Saturday, December 17, 2005

beginings

time to start planning again. its been about 1 month of blank space now. well i did want some free time, but perhaps it should not spin out of control.

its time to start something new. what i really want is to work on project basis, where i only need to work on ONE exciting project. a project that needs me to do some extensive research, research that really means something.. research that brings some new insights to forefront. and then some eally exciting design work. don't know if i want to be in delhi for this or not.

need to start looking.

Friday, December 09, 2005

music

a few days ago i went for a small music concert...
they did all kinds of music, the singers were very obviously enjoying themselves. the beat was fun, and i strangely could not keep the tears out of my eyes. Instead of simpy enjoying a good concert, i felt left out. Something i had not let myself think about for so long, just lunged at me from the stage...
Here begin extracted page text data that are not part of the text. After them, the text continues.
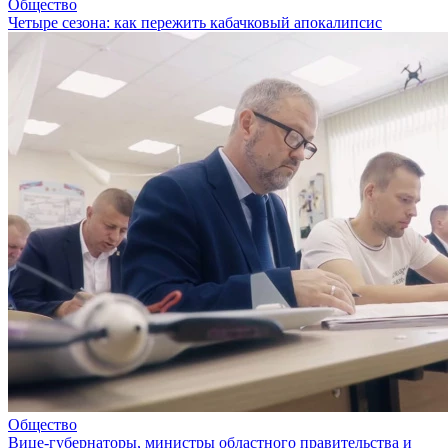
Общество
Четыре сезона: как пережить кабачковый апокалипсис
Общество
Вице-губернаторы, министры областного правительства и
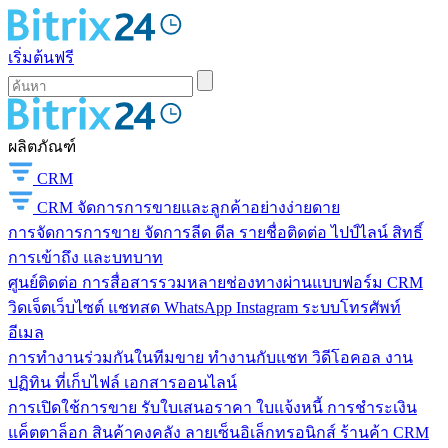
เริ่มต้นฟรี
ผลิตภัณฑ์
CRM
CRM
จัดการการขายและลูกค้าอย่างง่ายดาย
การจัดการการขาย
จัดการลีด ดีล รายชื่อติดต่อ ไปป์ไลน์ สิทธิ์
การเข้าถึง และบทบาท
ศูนย์ติดต่อ
การสื่อสารรวมหลายช่องทางผ่านแบบฟอร์ม CRM
วิดเจ็ตเว็บไซต์ แชทสด WhatsApp Instagram ระบบโทรศัพท์
อีเมล
การทำงานร่วมกันในทีมขาย
ทำงานกับแชท วิดีโอคอล งาน
ปฏิทิน ที่เก็บไฟล์ เอกสารออนไลน์
การเปิดใช้การขาย
รับใบเสนอราคา ใบแจ้งหนี้ การชำระเงิน
แค็ตตาล็อก สินค้าคงคลัง ลายเซ็นอิเล็กทรอนิกส์ ร้านค้า CRM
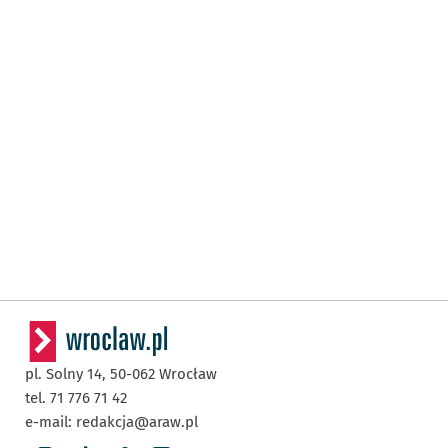
pl. Solny 14,
50-062
Wrocław
tel. 71 776 71 42
e-mail:
redakcja@araw.pl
where has all the music in my life gone? if i dared to be honest, wouldn't i still love to sing... wouldn't i love to part of this group that was creating all of that...

ever since i lost my voice i just locked the whole world of music and stayed away from it... but what should i do? i miss it so much..
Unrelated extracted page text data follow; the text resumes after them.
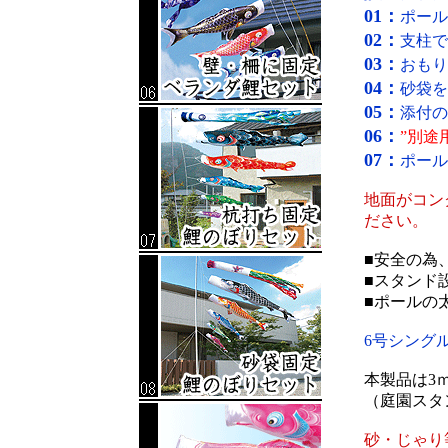
01：
ポール
02：
支柱で
03：
おもり
04：
砂袋を
05：
添付の
06：
”別途
07：
ポール
地面がコン
ださい。
■安全の為
■スタンド設
■ポールの太
6号シング
本製品は3
（庭園スタ
砂・じゃり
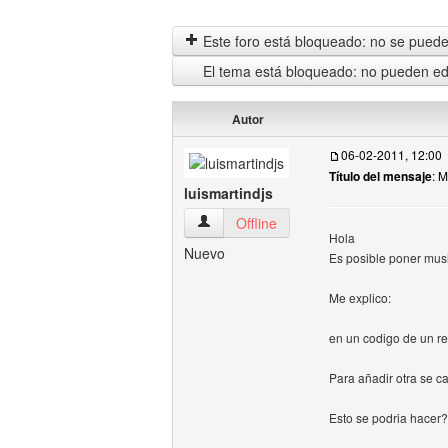
Este foro está bloqueado: no se puede 
El tema está bloqueado: no pueden edi
Autor
06-02-2011, 12:00
Título del mensaje
: 
luismartindjs
luismartindjs Ver perfil del usuario
Offline
Hola
Nuevo
Es posible poner musi
Me explico:
en un codigo de un re
Para añadir otra se c
Esto se podria hacer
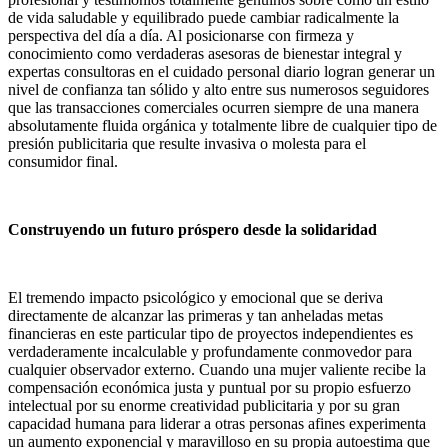
de vida saludable y equilibrado puede cambiar radicalmente la
perspectiva del día a día. Al posicionarse con firmeza y
conocimiento como verdaderas asesoras de bienestar integral y
expertas consultoras en el cuidado personal diario logran generar un
nivel de confianza tan sólido y alto entre sus numerosos seguidores
que las transacciones comerciales ocurren siempre de una manera
absolutamente fluida orgánica y totalmente libre de cualquier tipo de
presión publicitaria que resulte invasiva o molesta para el
consumidor final.
Construyendo un futuro próspero desde la solidaridad
El tremendo impacto psicológico y emocional que se deriva
directamente de alcanzar las primeras y tan anheladas metas
financieras en este particular tipo de proyectos independientes es
verdaderamente incalculable y profundamente conmovedor para
cualquier observador externo. Cuando una mujer valiente recibe la
compensación económica justa y puntual por su propio esfuerzo
intelectual por su enorme creatividad publicitaria y por su gran
capacidad humana para liderar a otras personas afines experimenta
un aumento exponencial y maravilloso en su propia autoestima que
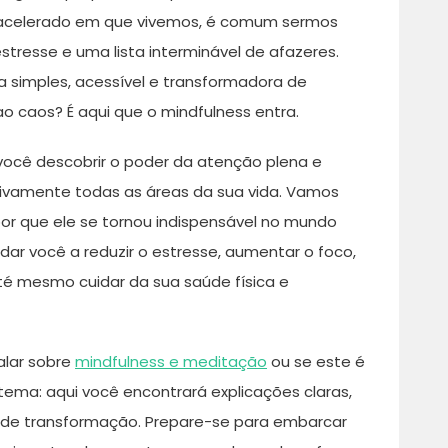
celerado em que vivemos, é comum sermos
stresse e uma lista interminável de afazeres.
a simples, acessível e transformadora de
ao caos? É aqui que o mindfulness entra.
 você descobrir o poder da atenção plena e
ivamente todas as áreas da sua vida. Vamos
por que ele se tornou indispensável no mundo
ar você a reduzir o estresse, aumentar o foco,
té mesmo cuidar da sua saúde física e
alar sobre
mindfulness e meditação
ou se este é
tema: aqui você encontrará explicações claras,
ais de transformação. Prepare-se para embarcar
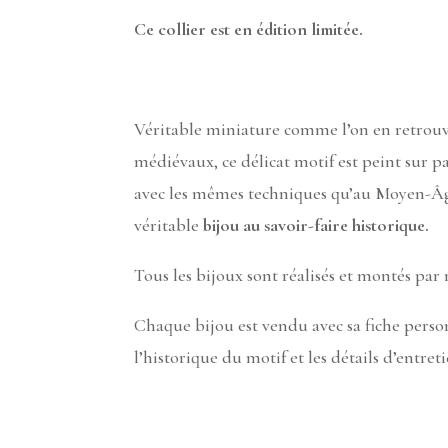
Ce collier est en édition limitée.
Véritable miniature comme l’on en retrouv
médiévaux, ce délicat motif est peint sur 
avec les mêmes techniques qu’au Moyen-Âge
véritable
bijou au savoir-faire historique.
Tous les bijoux sont réalisés et montés par
Chaque bijou est vendu avec sa fiche pers
l’historique du motif et les détails d’entreti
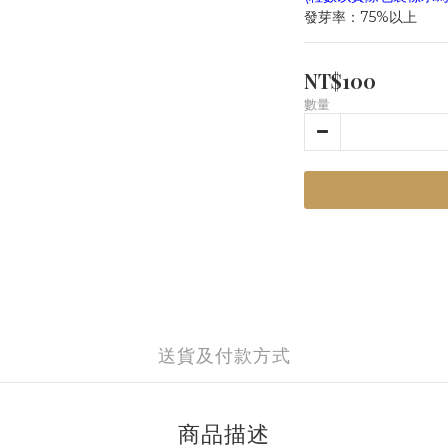
發芽率：75%以上
NT$100
數量
送貨及付款方式
商品描述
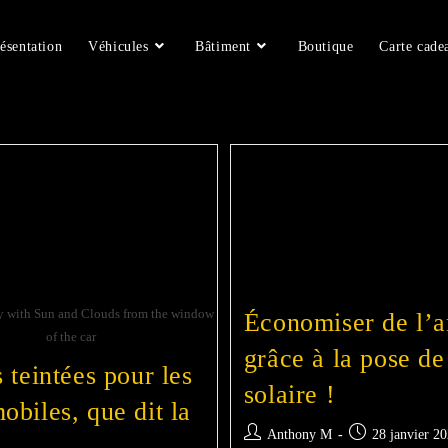
ésentation
Véhicules
Bâtiment
Boutique
Carte cade
y with Sun and Clouds from the window
Économiser de l’a
of the car
grâce à la pose de
s teintées pour les
solaire !
obiles, que dit la
Anthony M
28 janvier 2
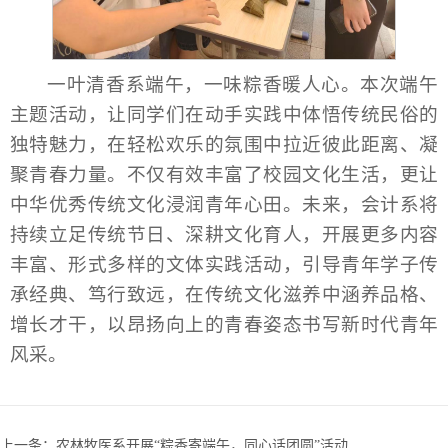
一叶清香系端午，一味粽香暖人心。本次端午
主题活动，让同学们在动手实践中体悟传统民俗的
独特魅力，在轻松欢乐的氛围中拉近彼此距离、凝
聚青春力量。不仅有效丰富了校园文化生活，更让
中华优秀传统文化浸润青年心田。未来，会计系将
持续立足传统节日、深耕文化育人，开展更多内容
丰富、形式多样的文体实践活动，引导青年学子传
承经典、笃行致远，在传统文化滋养中涵养品格、
增长才干，以昂扬向上的青春姿态书写新时代青年
风采。
上一条：
农林牧医系开展“粽香寄端午，同心话团圆”活动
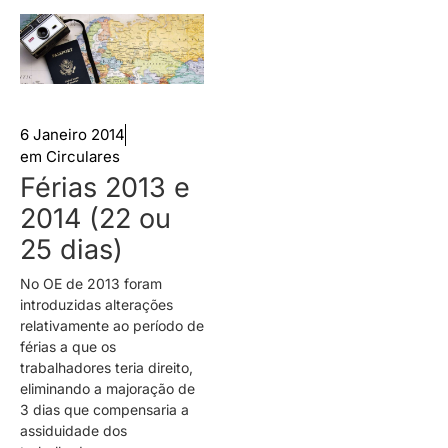
6 Janeiro 2014
em
Circulares
Férias 2013 e
2014 (22 ou
25 dias)
No OE de 2013 foram
introduzidas alterações
relativamente ao período de
férias a que os
trabalhadores teria direito,
eliminando a majoração de
3 dias que compensaria a
assiduidade dos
and since i have opened this crazy pandora's box.... out come the same old questions...there are so many things i want to do, so many things that i could become briliant at, if i gave it its due time... but why do i just never stick to ANY one of my fancies for long enough? its almost as if while i begin to become good at one thing, a crazy fear siezes me that i'm loosing out on everything else... i move on, and pick something else... and the cycle repeats...

is this the way it is always going to be?